▶ Exercise directions
Give back every record exactly as it reads.
########################################
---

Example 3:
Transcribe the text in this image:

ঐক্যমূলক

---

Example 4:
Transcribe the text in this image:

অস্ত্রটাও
########################################
▶ Task result
---

Example 3:
Transcribe the text in this image:

ঐক্যমূলক

---

Example 4:
Transcribe the text in this image:

অস্ত্রটাও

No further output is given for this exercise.